▸ Page excerpt:

BEGIN

So, in that sense, NFTs are really just the next iteration of crypto currencies. But with NFTs the absurdities are much more easily seen. We can accept that a monetary unit can have no intrinsic value because for 50 years we have operated under such a system at the national level. The U.S. dollar ceased to have intrinsic value when President Nixon ended its convertibility into gold in 1971. Since then, people have simply seen it as a unit of measure that has value based on the things it will buy from those who are happy to accept it as payment.
The belief that dollars created out of thin air have real value creates the illusion that government deficits don’t matter, and that the government can create real wealth through the printing press. While I believe that such a system is dangerous and invites the kind of government expansion and currency debasement we have seen since 1971, there can be no doubt that it can function, at least until the confidence that undergirds the whole system finally gives way. That’s because no one wants money for its own sake. They want it for the things it can buy.

END

▸ Exercise directions: Duplicate the part of the text about NFTs and the dollar that opens with the words containing "The belief that" and closes with "it can buy.". Rely solely on the text about NFTs and the dollar.

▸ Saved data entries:
BEGIN

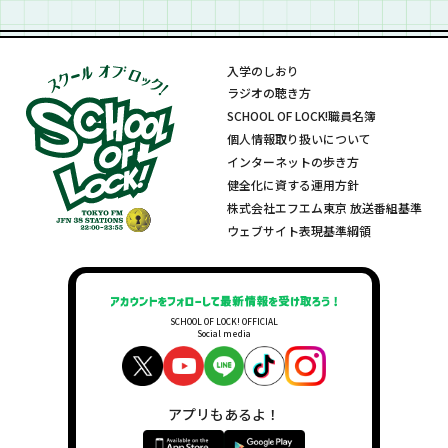
入学のしおり
ラジオの聴き方
SCHOOL OF LOCK!職員名簿
個人情報取り扱いについて
インターネットの歩き方
健全化に資する運用方針
株式会社エフエム東京 放送番組基準
ウェブサイト表現基準綱領
SCHOOL OF LOCK! OFFICIAL
Social media
アプリもあるよ！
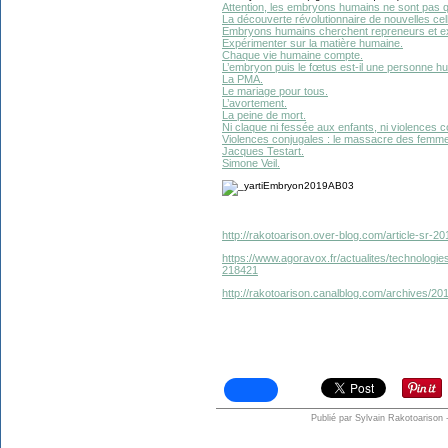
Attention, les embryons humains ne sont pas q
La découverte révolutionnaire de nouvelles ce
Embryons humains cherchent repreneurs et e
Expérimenter sur la matière humaine.
Chaque vie humaine compte.
L’embryon puis le fœtus est-il une personne h
La PMA.
Le mariage pour tous.
L’avortement.
La peine de mort.
Ni claque ni fessée aux enfants, ni violences c
Violences conjugales : le massacre des femme
Jacques Testart.
Simone Veil.
http://rakotoarison.over-blog.com/article-sr
https://www.agoravox.fr/actualites/technologies
218421
http://rakotoarison.canalblog.com/archives/2
Publié par Sylvain Rakotoarison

END

▸ Written solution:
The belief that dollars created out of thin air have real value creates the illusion that government deficits don’t matter, and that the government can create real wealth through the printing press. While I believe that such a system is dangerous and invites the kind of government expansion and currency debasement we have seen since 1971, there can be no doubt that it can function, at least until the confidence that undergirds the whole system finally gives way. That’s because no one wants money for its own sake. They want it for the things it can buy.